**PROBLEM DESCRIPTION**
Type out the data again. Keep every line exactly the same.

**SUPPLIED MATERIAL**
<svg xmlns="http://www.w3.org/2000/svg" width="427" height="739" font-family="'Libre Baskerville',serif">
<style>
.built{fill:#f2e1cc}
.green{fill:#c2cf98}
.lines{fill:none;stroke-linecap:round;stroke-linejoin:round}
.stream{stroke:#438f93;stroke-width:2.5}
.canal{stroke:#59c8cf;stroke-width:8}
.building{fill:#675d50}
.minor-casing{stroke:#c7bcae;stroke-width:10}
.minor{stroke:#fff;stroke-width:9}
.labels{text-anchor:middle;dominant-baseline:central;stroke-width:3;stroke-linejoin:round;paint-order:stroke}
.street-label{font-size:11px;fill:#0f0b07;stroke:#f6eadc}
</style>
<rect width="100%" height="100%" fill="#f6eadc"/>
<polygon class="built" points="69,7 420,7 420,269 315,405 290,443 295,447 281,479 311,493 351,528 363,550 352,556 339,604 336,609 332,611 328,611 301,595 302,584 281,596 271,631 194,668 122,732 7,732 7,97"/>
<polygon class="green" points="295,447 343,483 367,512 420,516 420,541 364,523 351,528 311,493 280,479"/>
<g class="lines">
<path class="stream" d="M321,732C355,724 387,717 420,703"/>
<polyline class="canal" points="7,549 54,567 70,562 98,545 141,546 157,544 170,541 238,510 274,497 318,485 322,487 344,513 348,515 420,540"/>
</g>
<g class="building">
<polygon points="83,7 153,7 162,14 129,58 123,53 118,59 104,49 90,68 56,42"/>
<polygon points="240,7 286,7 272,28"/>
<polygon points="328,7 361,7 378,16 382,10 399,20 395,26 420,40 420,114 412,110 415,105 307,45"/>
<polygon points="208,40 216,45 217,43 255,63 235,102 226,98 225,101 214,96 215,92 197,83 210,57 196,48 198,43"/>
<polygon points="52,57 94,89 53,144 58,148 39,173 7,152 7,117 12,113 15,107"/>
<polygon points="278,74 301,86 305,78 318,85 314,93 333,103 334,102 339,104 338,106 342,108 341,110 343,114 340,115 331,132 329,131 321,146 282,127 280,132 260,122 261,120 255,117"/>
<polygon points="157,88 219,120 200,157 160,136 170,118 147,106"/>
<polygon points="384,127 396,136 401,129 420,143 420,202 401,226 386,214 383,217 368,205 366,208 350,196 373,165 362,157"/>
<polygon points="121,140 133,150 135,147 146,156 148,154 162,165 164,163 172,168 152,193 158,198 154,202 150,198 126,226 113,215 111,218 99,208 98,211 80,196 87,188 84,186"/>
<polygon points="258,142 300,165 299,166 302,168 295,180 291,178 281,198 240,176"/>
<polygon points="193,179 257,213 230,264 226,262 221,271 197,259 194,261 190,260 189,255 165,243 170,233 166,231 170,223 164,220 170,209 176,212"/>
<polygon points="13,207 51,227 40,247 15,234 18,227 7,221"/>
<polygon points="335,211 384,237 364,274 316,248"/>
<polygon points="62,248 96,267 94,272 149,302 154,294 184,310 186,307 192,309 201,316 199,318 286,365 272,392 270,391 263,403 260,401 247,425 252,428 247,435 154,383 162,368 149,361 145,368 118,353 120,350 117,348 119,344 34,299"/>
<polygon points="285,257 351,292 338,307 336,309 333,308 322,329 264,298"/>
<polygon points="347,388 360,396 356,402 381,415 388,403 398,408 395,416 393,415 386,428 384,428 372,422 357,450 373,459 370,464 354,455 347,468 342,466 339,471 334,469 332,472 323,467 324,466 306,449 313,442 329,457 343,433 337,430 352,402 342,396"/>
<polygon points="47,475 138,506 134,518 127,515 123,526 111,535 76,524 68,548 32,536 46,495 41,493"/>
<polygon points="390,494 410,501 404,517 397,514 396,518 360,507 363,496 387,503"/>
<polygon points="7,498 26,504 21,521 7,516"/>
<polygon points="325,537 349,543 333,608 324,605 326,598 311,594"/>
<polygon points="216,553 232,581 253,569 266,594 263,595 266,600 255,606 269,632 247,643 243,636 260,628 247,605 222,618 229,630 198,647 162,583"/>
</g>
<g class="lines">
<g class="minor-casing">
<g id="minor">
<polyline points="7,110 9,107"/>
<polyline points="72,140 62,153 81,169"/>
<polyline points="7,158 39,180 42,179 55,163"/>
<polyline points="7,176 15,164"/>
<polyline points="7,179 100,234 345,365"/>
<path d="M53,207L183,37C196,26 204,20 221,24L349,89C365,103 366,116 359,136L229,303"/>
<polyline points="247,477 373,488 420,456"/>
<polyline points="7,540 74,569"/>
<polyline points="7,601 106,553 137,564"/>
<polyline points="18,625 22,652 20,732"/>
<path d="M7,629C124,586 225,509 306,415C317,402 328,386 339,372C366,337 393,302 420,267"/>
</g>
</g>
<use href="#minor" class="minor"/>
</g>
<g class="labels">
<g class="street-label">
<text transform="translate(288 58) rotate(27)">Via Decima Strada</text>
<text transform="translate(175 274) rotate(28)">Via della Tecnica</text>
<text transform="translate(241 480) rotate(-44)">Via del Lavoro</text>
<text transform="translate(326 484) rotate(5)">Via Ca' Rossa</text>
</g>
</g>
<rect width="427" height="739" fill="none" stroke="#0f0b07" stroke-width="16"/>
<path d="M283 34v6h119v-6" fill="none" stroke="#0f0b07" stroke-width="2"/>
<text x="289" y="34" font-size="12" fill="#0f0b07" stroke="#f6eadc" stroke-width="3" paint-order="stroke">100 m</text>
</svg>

**RESULT**
<svg xmlns="http://www.w3.org/2000/svg" width="427" height="739" font-family="'Libre Baskerville',serif">
<style>
.built{fill:#f2e1cc}
.green{fill:#c2cf98}
.lines{fill:none;stroke-linecap:round;stroke-linejoin:round}
.stream{stroke:#438f93;stroke-width:2.5}
.canal{stroke:#59c8cf;stroke-width:8}
.building{fill:#675d50}
.minor-casing{stroke:#c7bcae;stroke-width:10}
.minor{stroke:#fff;stroke-width:9}
.labels{text-anchor:middle;dominant-baseline:central;stroke-width:3;stroke-linejoin:round;paint-order:stroke}
.street-label{font-size:11px;fill:#0f0b07;stroke:#f6eadc}
</style>
<rect width="100%" height="100%" fill="#f6eadc"/>
<polygon class="built" points="69,7 420,7 420,269 315,405 290,443 295,447 281,479 311,493 351,528 363,550 352,556 339,604 336,609 332,611 328,611 301,595 302,584 281,596 271,631 194,668 122,732 7,732 7,97"/>
<polygon class="green" points="295,447 343,483 367,512 420,516 420,541 364,523 351,528 311,493 280,479"/>
<g class="lines">
<path class="stream" d="M321,732C355,724 387,717 420,703"/>
<polyline class="canal" points="7,549 54,567 70,562 98,545 141,546 157,544 170,541 238,510 274,497 318,485 322,487 344,513 348,515 420,540"/>
</g>
<g class="building">
<polygon points="83,7 153,7 162,14 129,58 123,53 118,59 104,49 90,68 56,42"/>
<polygon points="240,7 286,7 272,28"/>
<polygon points="328,7 361,7 378,16 382,10 399,20 395,26 420,40 420,114 412,110 415,105 307,45"/>
<polygon points="208,40 216,45 217,43 255,63 235,102 226,98 225,101 214,96 215,92 197,83 210,57 196,48 198,43"/>
<polygon points="52,57 94,89 53,144 58,148 39,173 7,152 7,117 12,113 15,107"/>
<polygon points="278,74 301,86 305,78 318,85 314,93 333,103 334,102 339,104 338,106 342,108 341,110 343,114 340,115 331,132 329,131 321,146 282,127 280,132 260,122 261,120 255,117"/>
<polygon points="157,88 219,120 200,157 160,136 170,118 147,106"/>
<polygon points="384,127 396,136 401,129 420,143 420,202 401,226 386,214 383,217 368,205 366,208 350,196 373,165 362,157"/>
<polygon points="121,140 133,150 135,147 146,156 148,154 162,165 164,163 172,168 152,193 158,198 154,202 150,198 126,226 113,215 111,218 99,208 98,211 80,196 87,188 84,186"/>
<polygon points="258,142 300,165 299,166 302,168 295,180 291,178 281,198 240,176"/>
<polygon points="193,179 257,213 230,264 226,262 221,271 197,259 194,261 190,260 189,255 165,243 170,233 166,231 170,223 164,220 170,209 176,212"/>
<polygon points="13,207 51,227 40,247 15,234 18,227 7,221"/>
<polygon points="335,211 384,237 364,274 316,248"/>
<polygon points="62,248 96,267 94,272 149,302 154,294 184,310 186,307 192,309 201,316 199,318 286,365 272,392 270,391 263,403 260,401 247,425 252,428 247,435 154,383 162,368 149,361 145,368 118,353 120,350 117,348 119,344 34,299"/>
<polygon points="285,257 351,292 338,307 336,309 333,308 322,329 264,298"/>
<polygon points="347,388 360,396 356,402 381,415 388,403 398,408 395,416 393,415 386,428 384,428 372,422 357,450 373,459 370,464 354,455 347,468 342,466 339,471 334,469 332,472 323,467 324,466 306,449 313,442 329,457 343,433 337,430 352,402 342,396"/>
<polygon points="47,475 138,506 134,518 127,515 123,526 111,535 76,524 68,548 32,536 46,495 41,493"/>
<polygon points="390,494 410,501 404,517 397,514 396,518 360,507 363,496 387,503"/>
<polygon points="7,498 26,504 21,521 7,516"/>
<polygon points="325,537 349,543 333,608 324,605 326,598 311,594"/>
<polygon points="216,553 232,581 253,569 266,594 263,595 266,600 255,606 269,632 247,643 243,636 260,628 247,605 222,618 229,630 198,647 162,583"/>
</g>
<g class="lines">
<g class="minor-casing">
<g id="minor">
<polyline points="7,110 9,107"/>
<polyline points="72,140 62,153 81,169"/>
<polyline points="7,158 39,180 42,179 55,163"/>
<polyline points="7,176 15,164"/>
<polyline points="7,179 100,234 345,365"/>
<path d="M53,207L183,37C196,26 204,20 221,24L349,89C365,103 366,116 359,136L229,303"/>
<polyline points="247,477 373,488 420,456"/>
<polyline points="7,540 74,569"/>
<polyline points="7,601 106,553 137,564"/>
<polyline points="18,625 22,652 20,732"/>
<path d="M7,629C124,586 225,509 306,415C317,402 328,386 339,372C366,337 393,302 420,267"/>
</g>
</g>
<use href="#minor" class="minor"/>
</g>
<g class="labels">
<g class="street-label">
<text transform="translate(288 58) rotate(27)">Via Decima Strada</text>
<text transform="translate(175 274) rotate(28)">Via della Tecnica</text>
<text transform="translate(241 480) rotate(-44)">Via del Lavoro</text>
<text transform="translate(326 484) rotate(5)">Via Ca' Rossa</text>
</g>
</g>
<rect width="427" height="739" fill="none" stroke="#0f0b07" stroke-width="16"/>
<path d="M283 34v6h119v-6" fill="none" stroke="#0f0b07" stroke-width="2"/>
<text x="289" y="34" font-size="12" fill="#0f0b07" stroke="#f6eadc" stroke-width="3" paint-order="stroke">100 m</text>
</svg>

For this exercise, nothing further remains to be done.